Panagiotis Plavoukos

Personal information
- Full name: Panagiotis Plavoukos
- Date of birth: 21 October 1994 (age 30)
- Place of birth: Athens, Greece
- Height: 1.79 m (5 ft 10 in)
- Position(s): Striker

Team information
- Current team: Aittitos Spata
- Number: 33

Youth career
- –2012: Thrasyvoulos

Senior career*
- Years: Team / Apps / (Gls)
- 2012–2013: Thrasyvoulos / 35 / (2)
- 2013–2014: Veria / 1 / (0)
- 2014: → Asteras Magoulas (loan) / 2 / (0)
- 2014–2015: Zakynthos / 18 / (1)
- 2015–2016: Panelefsiniakos / 27 / (4)
- 2016–2017: Acharnaikos / 30 / (2)
- 2017–2018: Anagennisi Karditsa / 29 / (4)
- 2018–2019: Kallithea / 0 / (0)
- 2019–: Aittitos Spata / 3 / (0)

= Panagiotis Plavoukos =

Greek footballer

Panagiotis Plavoukos (Παναγιώτης Πλαβούκος; born 21 October 1994) is a Greek footballer who plays for Aittitos Spata.

==Career==
Panagiotis started his professional career in Thrasyvoulos.
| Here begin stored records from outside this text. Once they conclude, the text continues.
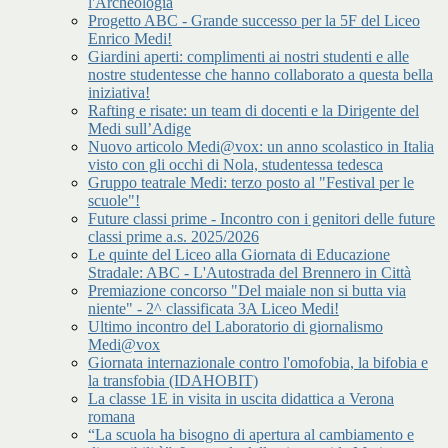
l'Archeologia
Progetto ABC - Grande successo per la 5F del Liceo
Enrico Medi!
Giardini aperti: complimenti ai nostri studenti e alle
nostre studentesse che hanno collaborato a questa bella
iniziativa!
Rafting e risate: un team di docenti e la Dirigente del
Medi sull’Adige
Nuovo articolo Medi@vox: un anno scolastico in Italia
visto con gli occhi di Nola, studentessa tedesca
Gruppo teatrale Medi: terzo posto al "Festival per le
scuole"!
Future classi prime - Incontro con i genitori delle future
classi prime a.s. 2025/2026
Le quinte del Liceo alla Giornata di Educazione
Stradale: ABC - L'Autostrada del Brennero in Città
Premiazione concorso "Del maiale non si butta via
niente" - 2^ classificata 3A Liceo Medi!
Ultimo incontro del Laboratorio di giornalismo
Medi@vox
Giornata internazionale contro l'omofobia, la bifobia e
la transfobia (IDAHOBIT)
La classe 1E in visita in uscita didattica a Verona
romana
“La scuola ha bisogno di apertura al cambiamento e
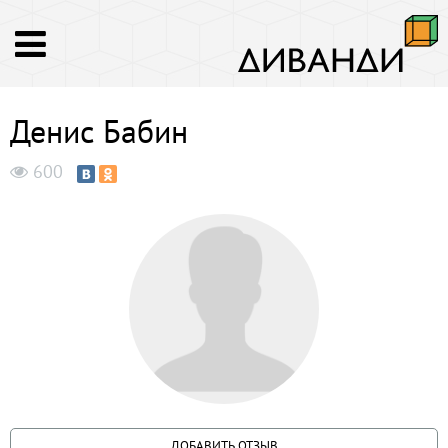
Денис Бабин
600
ДОБАВИТЬ ОТЗЫВ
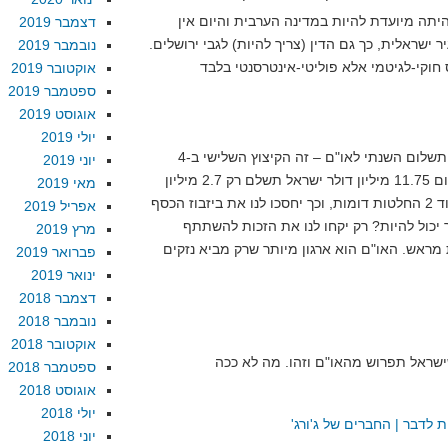
תה מיועדת להיות במדינה הערבית והיום אין
דצמבר 2019
ישראלית, כך גם הדין (צריך להיות) לגבי ירושלים.
נובמבר 2019
אוקטובר 2019
ספטמבר 2019
אוגוסט 2019
יולי 2019
בקיצור, ביבי נוהג נכון ומקצץ מהתשלום השנתי לאו"ם – זה הקיצוץ השלישי ב-4
יוני 2019
החודשים האחרונים. עכשיו במקום 11.75 מיליון דולר ישראל תשלם רק 2.7 מיליון
מאי 2019
דולר. שיעשו לנו טובה, שיקבלו עוד 2 החלטות דומות, וכך יחסכו לנו את ביזבוז הכסף
אפריל 2019
יכול להיות? רק יקחו לנו את הזכות להשתתף
מרץ 2019
מראש. האו"ם הוא ארגון מיותר שרק מביא נזקים
פברואר 2019
ינואר 2019
דצמבר 2018
נובמבר 2018
אוקטובר 2018
ספטמבר 2018
אוגוסט 2018
יולי 2018
לדבר | החברים של ג'ורג'
יוני 2018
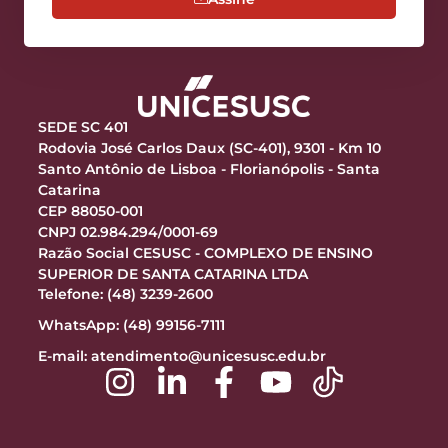
SEDE SC 401
Rodovia José Carlos Daux (SC-401), 9301 - Km 10
Santo Antônio de Lisboa - Florianópolis - Santa
Catarina
CEP 88050-001
CNPJ 02.984.294/0001-69
Razão Social CESUSC - COMPLEXO DE ENSINO
SUPERIOR DE SANTA CATARINA LTDA
Telefone: (48) 3239-2600
WhatsApp: (48) 99156-7111
E-mail:
atendimento@unicesusc.edu.br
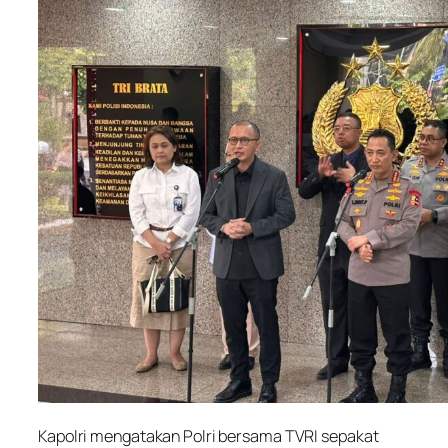
Kapolri mengatakan Polri bersama TVRI sepakat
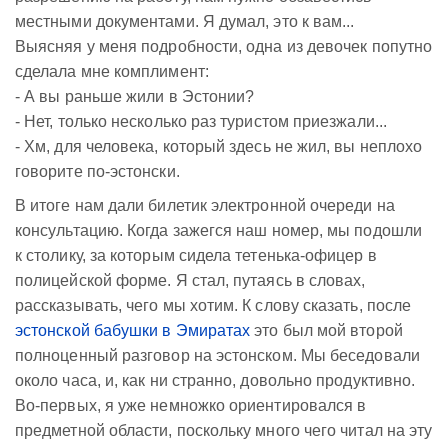
местными документами. Я думал, это к вам...
Выясняя у меня подробности, одна из девочек попутно
сделала мне комплимент:
- А вы раньше жили в Эстонии?
- Нет, только несколько раз туристом приезжали...
- Хм, для человека, который здесь не жил, вы неплохо
говорите по-эстонски.
В итоге нам дали билетик электронной очереди на
консультацию. Когда зажегся наш номер, мы подошли
к столику, за которым сидела тетенька-офицер в
полицейской форме. Я стал, путаясь в словах,
рассказывать, чего мы хотим. К слову сказать, после
эстонской бабушки в Эмиратах
это был мой второй
полноценный разговор на эстонском. Мы беседовали
около часа, и, как ни странно, довольно продуктивно.
Во-первых, я уже немножко ориентировался в
предметной области, поскольку много чего читал на эту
Plavoukos came up through Thrasyvoulos youth system, he was promoted to the first team squad in 2012 eventually becoming a regular starter. He played in thirty five matches. Plavoukos impressed Veria's scouting team and was signed on a free transfer until 2016. On 20 August 2014 Panagiotis agreed to a mutual termination with Veria.